_Problem description:_ Reproduce the records below, substituting "network technologies" for every occurrence of "interconnect technologies" and keeping everything else the same. Omit the pictures.

■ ■ ■ ■ ■ ■ ■

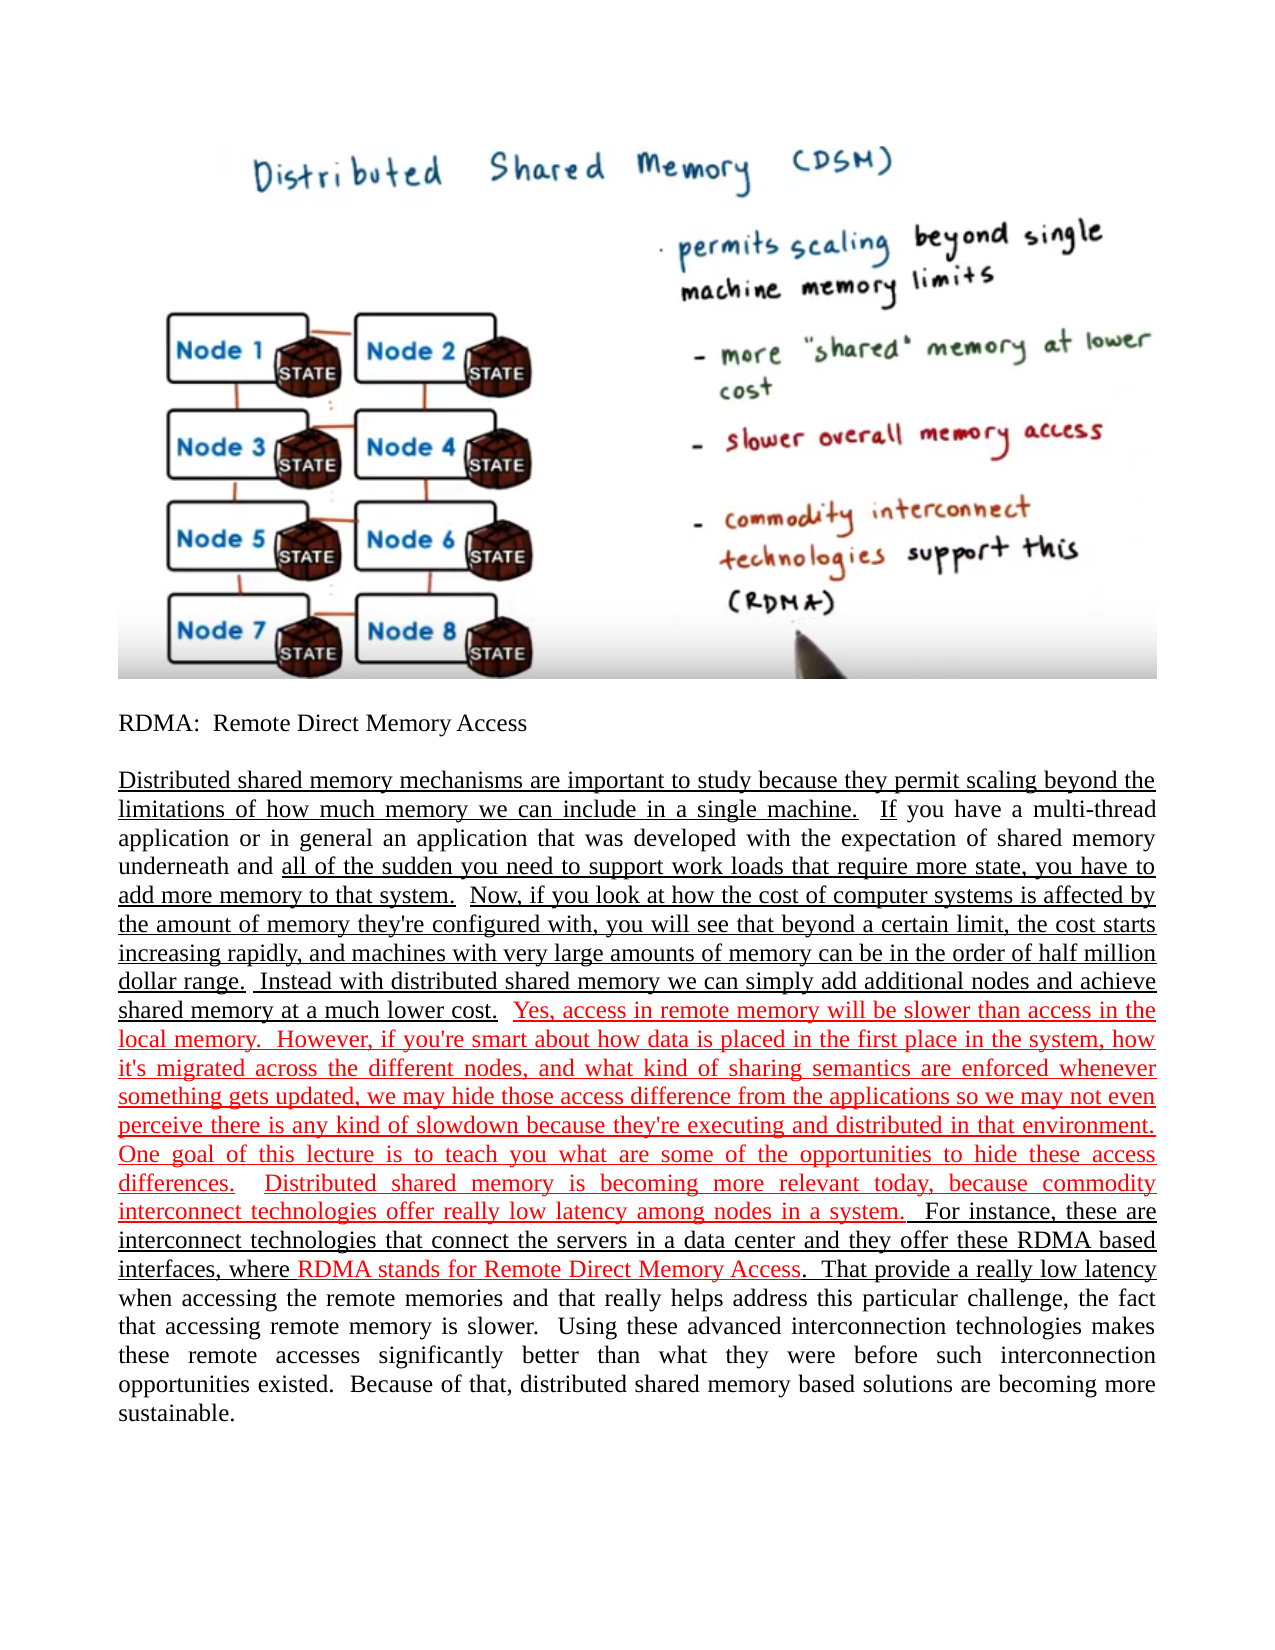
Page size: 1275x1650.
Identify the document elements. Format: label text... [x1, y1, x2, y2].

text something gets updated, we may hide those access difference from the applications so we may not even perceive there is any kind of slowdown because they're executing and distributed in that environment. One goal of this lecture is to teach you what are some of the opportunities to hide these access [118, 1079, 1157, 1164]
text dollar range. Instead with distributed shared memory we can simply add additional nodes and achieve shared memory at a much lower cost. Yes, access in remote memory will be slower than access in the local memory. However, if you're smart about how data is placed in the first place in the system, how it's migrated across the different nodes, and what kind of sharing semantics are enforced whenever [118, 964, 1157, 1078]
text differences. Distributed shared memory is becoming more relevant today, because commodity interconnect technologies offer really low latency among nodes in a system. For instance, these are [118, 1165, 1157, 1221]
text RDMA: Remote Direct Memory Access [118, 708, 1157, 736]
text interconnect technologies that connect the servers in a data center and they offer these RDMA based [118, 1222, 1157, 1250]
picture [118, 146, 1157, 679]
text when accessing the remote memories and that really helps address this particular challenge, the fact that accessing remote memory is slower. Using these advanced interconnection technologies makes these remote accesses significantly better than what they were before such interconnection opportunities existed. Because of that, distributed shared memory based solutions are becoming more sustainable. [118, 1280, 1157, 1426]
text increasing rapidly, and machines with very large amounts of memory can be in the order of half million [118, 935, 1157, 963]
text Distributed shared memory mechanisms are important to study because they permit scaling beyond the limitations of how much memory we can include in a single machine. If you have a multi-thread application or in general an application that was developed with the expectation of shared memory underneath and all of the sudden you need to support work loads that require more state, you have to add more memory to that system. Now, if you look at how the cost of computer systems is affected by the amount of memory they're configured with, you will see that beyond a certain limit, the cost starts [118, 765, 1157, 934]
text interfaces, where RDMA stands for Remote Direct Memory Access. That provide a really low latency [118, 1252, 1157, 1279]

■ ■ ■ ■ ■ ■ ■

_Response below:_
Page size: 1275x1650.
Identify the document elements. Format: label text... [x1, y1, x2, y2].

text something gets updated, we may hide those access difference from the applications so we may not even perceive there is any kind of slowdown because they're executing and distributed in that environment. One goal of this lecture is to teach you what are some of the opportunities to hide these access [118, 1079, 1157, 1164]
text dollar range. Instead with distributed shared memory we can simply add additional nodes and achieve shared memory at a much lower cost. Yes, access in remote memory will be slower than access in the local memory. However, if you're smart about how data is placed in the first place in the system, how it's migrated across the different nodes, and what kind of sharing semantics are enforced whenever [118, 964, 1157, 1078]
text differences. Distributed shared memory is becoming more relevant today, because commodity network technologies offer really low latency among nodes in a system. For instance, these are [118, 1165, 1157, 1221]
text RDMA: Remote Direct Memory Access [118, 708, 1157, 736]
text network technologies that connect the servers in a data center and they offer these RDMA based [118, 1222, 1157, 1250]
picture [118, 146, 1157, 679]
text when accessing the remote memories and that really helps address this particular challenge, the fact that accessing remote memory is slower. Using these advanced interconnection technologies makes these remote accesses significantly better than what they were before such interconnection opportunities existed. Because of that, distributed shared memory based solutions are becoming more sustainable. [118, 1280, 1157, 1426]
text increasing rapidly, and machines with very large amounts of memory can be in the order of half million [118, 935, 1157, 963]
text Distributed shared memory mechanisms are important to study because they permit scaling beyond the limitations of how much memory we can include in a single machine. If you have a multi-thread application or in general an application that was developed with the expectation of shared memory underneath and all of the sudden you need to support work loads that require more state, you have to add more memory to that system. Now, if you look at how the cost of computer systems is affected by the amount of memory they're configured with, you will see that beyond a certain limit, the cost starts [118, 765, 1157, 934]
text interfaces, where RDMA stands for Remote Direct Memory Access. That provide a really low latency [118, 1252, 1157, 1279]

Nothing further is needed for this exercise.